Meet the New Diamond Ranch Academy, Same As the Old Diamond Ranch Academy?
Fake Treatment Team, Fake Treatment?
For over a decade youth alleged serious abuses and negligence at the for-profit Diamond Ranch Academy (D.R.A.) in Hurricane, Utah. State licensors and many parents were slow to heed those allegations. D.R.A., after all, advertised itself as a “World-Class Therapeutic Program” and “the diamond standard in therapeutic boarding schools.”
Then three children died there.
D.R.A.’s methods were always unorthodox—par for the course in what the American Bar Association and others call the “Troubled Teen Industry.” In 2008, the U.S. Government Accountability Office investigated the industry and told Congress it “found torture and abuse of youth across the United States.”
Last summer Utah officials effectively shut down D.R.A. Many of its former residents rejoiced. But, for the most part, they already knew what MartyG Reports was quick to note: similar programs have “closed due to criminal and licensing actions, only for the same staffers to reopen [them] under new names, including in Utah.”
Perhaps true to form, less than a year later, RAFA Academy announced its “Grand Opening.” Even by then, like D.R.A., RAFA had already established itself—at least in its own estimation—as “America’s leading teen therapeutic boarding school and clinical residential program.”
But the connections between RAFA and D.R.A. are, perhaps intentionally, not always obvious. RAFA’s address, for instance, is different than D.R.A.’s.
That’s because the road was renamed. At least at first, RAFA registered its location with the state as “433 Diamond Ranch Parkway.”
And, while it is true that D.R.A.’s $20-million campus changed hands in December, the transfer deed reflects it was sold from one L.L.C. to another for ten dollars ($10).
Other parts of RAFA may also seem familiar to those who knew D.R.A.
Visitors to RAFA Academy’s snazzy new website see a group picture of 15 relatively diverse, but mostly young adults next to text that reads, “Our Entire Team is Certified in the RAFA Therapeutic Process.”

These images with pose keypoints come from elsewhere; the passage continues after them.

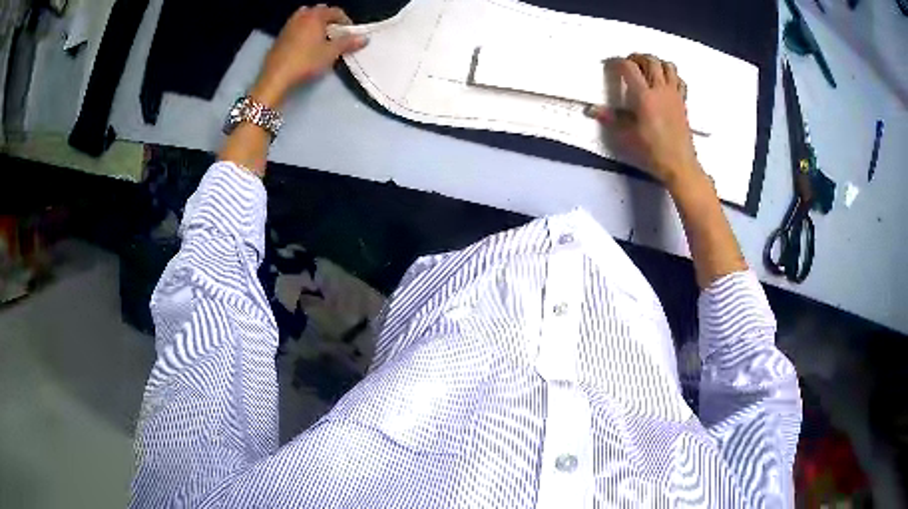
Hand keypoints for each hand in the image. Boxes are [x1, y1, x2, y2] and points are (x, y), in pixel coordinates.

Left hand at [250, 5, 366, 107]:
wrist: (276, 77)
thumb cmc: (306, 61)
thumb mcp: (331, 53)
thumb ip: (348, 43)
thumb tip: (364, 38)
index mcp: (315, 16)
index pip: (335, 11)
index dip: (346, 21)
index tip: (350, 33)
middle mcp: (301, 17)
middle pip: (319, 11)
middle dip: (329, 19)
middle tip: (336, 33)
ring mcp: (288, 26)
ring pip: (305, 18)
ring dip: (315, 24)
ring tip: (321, 38)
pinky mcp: (279, 37)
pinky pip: (296, 27)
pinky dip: (303, 30)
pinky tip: (305, 44)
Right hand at [587, 54, 701, 190]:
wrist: (679, 164)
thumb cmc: (652, 151)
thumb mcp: (627, 136)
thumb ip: (611, 118)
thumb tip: (591, 110)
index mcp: (644, 96)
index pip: (629, 67)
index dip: (617, 62)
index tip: (610, 64)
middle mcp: (660, 89)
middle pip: (650, 60)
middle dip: (637, 57)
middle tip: (629, 63)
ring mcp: (674, 94)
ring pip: (667, 65)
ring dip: (656, 62)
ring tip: (647, 69)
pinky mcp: (683, 101)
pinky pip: (679, 79)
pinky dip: (671, 74)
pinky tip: (665, 81)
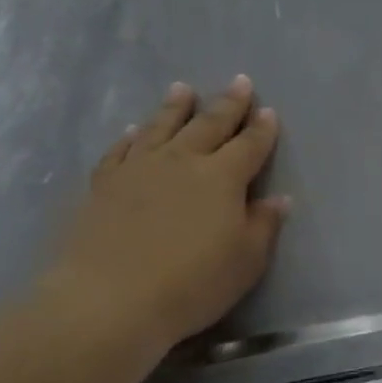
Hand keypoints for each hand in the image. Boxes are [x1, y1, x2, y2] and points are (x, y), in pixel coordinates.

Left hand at [39, 77, 288, 357]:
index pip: (249, 146)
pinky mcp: (104, 183)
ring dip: (176, 107)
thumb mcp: (246, 261)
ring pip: (162, 127)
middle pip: (209, 124)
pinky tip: (134, 131)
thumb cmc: (192, 284)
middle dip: (228, 104)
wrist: (110, 300)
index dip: (261, 129)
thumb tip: (278, 198)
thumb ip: (263, 225)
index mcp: (222, 177)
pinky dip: (132, 137)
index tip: (268, 111)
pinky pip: (121, 150)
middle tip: (239, 82)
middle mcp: (182, 161)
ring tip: (183, 89)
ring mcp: (139, 168)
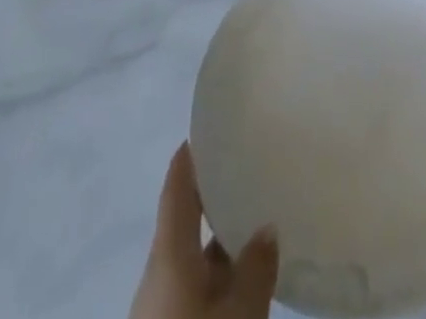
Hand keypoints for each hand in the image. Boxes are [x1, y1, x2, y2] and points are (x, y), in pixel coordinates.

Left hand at [128, 144, 279, 318]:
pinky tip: (246, 273)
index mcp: (167, 254)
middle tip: (250, 165)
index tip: (212, 125)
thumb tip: (267, 228)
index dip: (190, 156)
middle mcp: (158, 273)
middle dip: (215, 194)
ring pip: (193, 258)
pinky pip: (194, 287)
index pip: (176, 189)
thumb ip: (256, 266)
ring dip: (220, 238)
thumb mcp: (240, 310)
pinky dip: (218, 271)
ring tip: (259, 217)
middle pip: (185, 221)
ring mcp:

But those who assume that the picture depicts RAFA Academy’s treatment team, or any treatment team, are likely incorrect. The same picture has appeared, as far back as May 12, 2020, on the HR Learning Center’s website. The HR Learning Center’s HTML indicates that the image comes from Shutterstock.

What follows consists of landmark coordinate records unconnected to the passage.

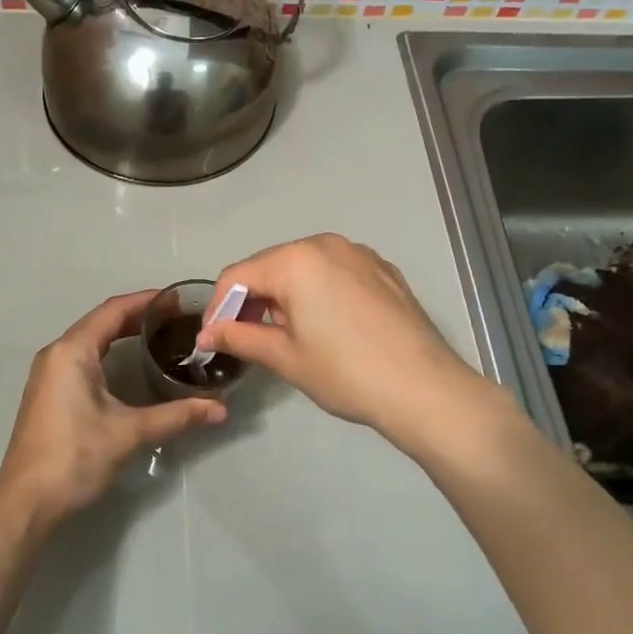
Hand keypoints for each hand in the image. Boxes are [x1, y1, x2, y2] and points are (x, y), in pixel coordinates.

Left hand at [0, 291, 226, 526]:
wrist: (27, 501)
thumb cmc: (75, 458)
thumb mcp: (130, 433)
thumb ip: (177, 416)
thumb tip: (220, 409)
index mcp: (72, 352)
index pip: (113, 311)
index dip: (147, 301)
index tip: (179, 299)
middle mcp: (57, 354)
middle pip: (101, 321)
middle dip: (138, 316)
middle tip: (177, 319)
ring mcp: (49, 373)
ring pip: (90, 340)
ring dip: (122, 334)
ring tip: (160, 336)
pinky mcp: (49, 392)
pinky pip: (82, 357)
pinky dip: (108, 352)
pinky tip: (130, 365)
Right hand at [199, 234, 499, 448]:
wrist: (425, 389)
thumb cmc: (345, 373)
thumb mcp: (285, 357)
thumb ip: (240, 337)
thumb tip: (207, 334)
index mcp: (296, 260)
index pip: (237, 276)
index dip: (218, 308)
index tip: (212, 340)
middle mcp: (326, 244)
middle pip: (270, 266)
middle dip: (252, 300)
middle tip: (246, 340)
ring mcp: (360, 254)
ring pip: (304, 268)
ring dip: (285, 296)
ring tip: (286, 335)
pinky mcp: (383, 270)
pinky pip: (335, 273)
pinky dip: (318, 293)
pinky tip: (326, 327)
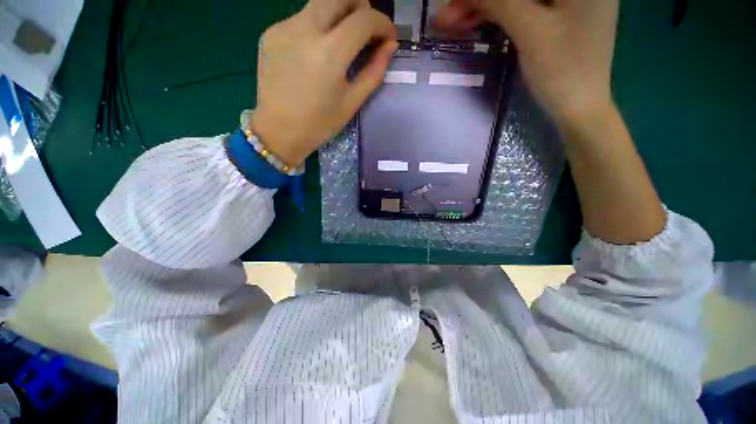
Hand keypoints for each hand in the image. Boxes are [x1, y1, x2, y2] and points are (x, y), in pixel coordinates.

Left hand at [251, 0, 397, 166]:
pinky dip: (317, 27)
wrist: (278, 131)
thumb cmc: (320, 123)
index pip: (364, 18)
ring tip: (343, 41)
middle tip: (366, 29)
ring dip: (338, 15)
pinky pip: (301, 19)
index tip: (388, 37)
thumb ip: (374, 71)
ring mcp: (283, 27)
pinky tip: (316, 52)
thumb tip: (389, 46)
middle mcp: (305, 29)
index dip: (382, 23)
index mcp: (329, 52)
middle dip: (360, 6)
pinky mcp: (270, 33)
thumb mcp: (352, 102)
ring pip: (318, 4)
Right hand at [435, 0, 619, 127]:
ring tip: (452, 22)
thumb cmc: (563, 70)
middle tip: (447, 14)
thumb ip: (501, 2)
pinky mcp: (556, 17)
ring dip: (484, 8)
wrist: (579, 108)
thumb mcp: (531, 32)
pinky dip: (496, 16)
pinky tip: (473, 23)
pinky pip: (521, 9)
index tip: (454, 1)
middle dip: (481, 0)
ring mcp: (566, 1)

MartyG Reports searched for a state license associated with RAFA Academy but found none. MartyG Reports then emailed the Utah Department of Licensing and Background Checks, which licenses youth residential programs, and asked if RAFA is licensed. The department did not respond.
A fake treatment team is one thing, intellectual property infringement is another. One might argue that the real Rafa Academy is in Spain, named for famed tennis champion Rafael Nadal Parera. In the U.S., Rafa Nadal Academy has been trademarked since 2015. (Rafa Nadal Academy’s attorney of record did not immediately respond when alerted to the new RAFA Academy’s existence.)